#### DATA:
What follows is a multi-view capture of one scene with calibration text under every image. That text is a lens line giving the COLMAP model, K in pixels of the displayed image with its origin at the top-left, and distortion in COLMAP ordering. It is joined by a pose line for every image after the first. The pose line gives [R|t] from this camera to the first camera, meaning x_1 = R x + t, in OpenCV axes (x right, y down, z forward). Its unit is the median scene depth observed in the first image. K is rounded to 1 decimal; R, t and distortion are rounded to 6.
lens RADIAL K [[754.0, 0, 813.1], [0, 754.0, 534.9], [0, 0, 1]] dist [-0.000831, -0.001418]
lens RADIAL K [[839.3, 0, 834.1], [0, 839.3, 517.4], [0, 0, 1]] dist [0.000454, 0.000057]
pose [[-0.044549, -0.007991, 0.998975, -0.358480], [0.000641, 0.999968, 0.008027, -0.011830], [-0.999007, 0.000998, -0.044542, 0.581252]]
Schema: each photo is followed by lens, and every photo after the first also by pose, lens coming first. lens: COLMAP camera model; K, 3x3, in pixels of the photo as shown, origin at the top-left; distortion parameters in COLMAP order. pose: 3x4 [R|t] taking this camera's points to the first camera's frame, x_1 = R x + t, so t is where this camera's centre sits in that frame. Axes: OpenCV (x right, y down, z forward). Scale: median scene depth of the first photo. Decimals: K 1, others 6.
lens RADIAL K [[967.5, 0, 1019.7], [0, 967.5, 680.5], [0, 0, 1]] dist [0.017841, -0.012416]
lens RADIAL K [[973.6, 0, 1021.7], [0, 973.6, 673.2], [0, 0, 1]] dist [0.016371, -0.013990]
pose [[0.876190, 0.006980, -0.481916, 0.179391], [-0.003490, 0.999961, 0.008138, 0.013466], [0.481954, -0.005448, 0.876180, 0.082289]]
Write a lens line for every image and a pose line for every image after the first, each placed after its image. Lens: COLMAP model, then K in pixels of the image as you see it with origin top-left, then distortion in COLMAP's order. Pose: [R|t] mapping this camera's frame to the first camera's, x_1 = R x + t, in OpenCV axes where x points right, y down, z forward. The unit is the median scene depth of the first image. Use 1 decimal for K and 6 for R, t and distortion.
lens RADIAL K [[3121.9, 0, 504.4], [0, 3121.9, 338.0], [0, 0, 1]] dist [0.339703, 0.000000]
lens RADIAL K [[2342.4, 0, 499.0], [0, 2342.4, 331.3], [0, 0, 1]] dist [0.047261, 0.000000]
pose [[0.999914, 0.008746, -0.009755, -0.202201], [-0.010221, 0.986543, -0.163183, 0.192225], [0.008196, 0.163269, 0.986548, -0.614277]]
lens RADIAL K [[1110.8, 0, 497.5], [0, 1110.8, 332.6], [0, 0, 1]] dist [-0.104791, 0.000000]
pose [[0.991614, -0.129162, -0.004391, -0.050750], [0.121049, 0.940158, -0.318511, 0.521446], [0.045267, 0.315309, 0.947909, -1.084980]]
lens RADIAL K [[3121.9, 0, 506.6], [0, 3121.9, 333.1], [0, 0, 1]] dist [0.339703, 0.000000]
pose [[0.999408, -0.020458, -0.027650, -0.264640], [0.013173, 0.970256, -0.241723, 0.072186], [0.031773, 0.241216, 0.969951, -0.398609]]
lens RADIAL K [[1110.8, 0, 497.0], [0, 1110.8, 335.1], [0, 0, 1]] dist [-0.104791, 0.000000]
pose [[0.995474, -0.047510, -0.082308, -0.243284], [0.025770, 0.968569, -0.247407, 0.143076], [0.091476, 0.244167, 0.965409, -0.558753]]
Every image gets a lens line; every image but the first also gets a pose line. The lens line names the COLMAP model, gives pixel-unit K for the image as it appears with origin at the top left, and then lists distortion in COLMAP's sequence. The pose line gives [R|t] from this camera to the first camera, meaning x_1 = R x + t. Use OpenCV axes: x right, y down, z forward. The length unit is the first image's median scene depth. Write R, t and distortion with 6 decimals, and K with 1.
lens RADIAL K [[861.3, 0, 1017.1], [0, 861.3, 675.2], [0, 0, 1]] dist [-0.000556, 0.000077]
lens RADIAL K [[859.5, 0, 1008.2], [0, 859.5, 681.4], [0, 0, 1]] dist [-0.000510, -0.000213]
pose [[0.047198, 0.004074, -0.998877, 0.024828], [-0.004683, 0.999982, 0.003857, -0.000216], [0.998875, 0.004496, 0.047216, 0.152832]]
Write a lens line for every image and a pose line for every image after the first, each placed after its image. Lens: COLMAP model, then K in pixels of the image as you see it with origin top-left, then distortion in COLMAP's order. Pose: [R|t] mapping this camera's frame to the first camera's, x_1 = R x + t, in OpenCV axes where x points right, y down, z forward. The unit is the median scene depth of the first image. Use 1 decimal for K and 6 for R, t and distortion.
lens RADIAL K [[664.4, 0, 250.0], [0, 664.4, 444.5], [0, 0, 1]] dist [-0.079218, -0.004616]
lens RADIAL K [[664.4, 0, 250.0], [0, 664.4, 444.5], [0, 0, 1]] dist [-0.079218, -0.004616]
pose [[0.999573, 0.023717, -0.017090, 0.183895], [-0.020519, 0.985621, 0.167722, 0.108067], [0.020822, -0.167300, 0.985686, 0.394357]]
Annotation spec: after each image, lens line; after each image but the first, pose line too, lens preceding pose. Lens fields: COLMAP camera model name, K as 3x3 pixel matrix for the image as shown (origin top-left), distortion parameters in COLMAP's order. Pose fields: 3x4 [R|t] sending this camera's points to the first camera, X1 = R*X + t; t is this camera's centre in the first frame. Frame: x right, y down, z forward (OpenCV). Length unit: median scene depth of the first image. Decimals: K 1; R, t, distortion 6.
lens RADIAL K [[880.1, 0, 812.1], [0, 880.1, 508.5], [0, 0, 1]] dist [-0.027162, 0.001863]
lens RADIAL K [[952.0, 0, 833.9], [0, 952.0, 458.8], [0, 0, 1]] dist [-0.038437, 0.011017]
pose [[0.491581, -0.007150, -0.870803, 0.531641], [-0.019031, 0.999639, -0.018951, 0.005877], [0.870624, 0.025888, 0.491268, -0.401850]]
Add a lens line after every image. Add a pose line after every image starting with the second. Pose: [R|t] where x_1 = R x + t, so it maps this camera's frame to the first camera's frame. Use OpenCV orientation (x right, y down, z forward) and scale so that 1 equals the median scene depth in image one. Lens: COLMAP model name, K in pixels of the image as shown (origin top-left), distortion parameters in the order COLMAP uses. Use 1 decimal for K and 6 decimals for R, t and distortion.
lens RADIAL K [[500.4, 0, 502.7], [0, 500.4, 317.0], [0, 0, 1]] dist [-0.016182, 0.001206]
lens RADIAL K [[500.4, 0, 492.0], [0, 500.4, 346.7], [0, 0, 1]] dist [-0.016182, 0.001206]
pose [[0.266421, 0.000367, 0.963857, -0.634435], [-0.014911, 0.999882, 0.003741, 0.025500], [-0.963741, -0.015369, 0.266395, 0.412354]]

#### ACTION ITEM:
Rewrite the rows from the start through the line containing "0.000998, -0.044542, 0.581252]]", with "scene" replaced by "location" and nothing else changed.

#### REPLY TO THE EXERCISE:
What follows is a multi-view capture of one location with calibration text under every image. That text is a lens line giving the COLMAP model, K in pixels of the displayed image with its origin at the top-left, and distortion in COLMAP ordering. It is joined by a pose line for every image after the first. The pose line gives [R|t] from this camera to the first camera, meaning x_1 = R x + t, in OpenCV axes (x right, y down, z forward). Its unit is the median location depth observed in the first image. K is rounded to 1 decimal; R, t and distortion are rounded to 6.
lens RADIAL K [[754.0, 0, 813.1], [0, 754.0, 534.9], [0, 0, 1]] dist [-0.000831, -0.001418]
lens RADIAL K [[839.3, 0, 834.1], [0, 839.3, 517.4], [0, 0, 1]] dist [0.000454, 0.000057]
pose [[-0.044549, -0.007991, 0.998975, -0.358480], [0.000641, 0.999968, 0.008027, -0.011830], [-0.999007, 0.000998, -0.044542, 0.581252]]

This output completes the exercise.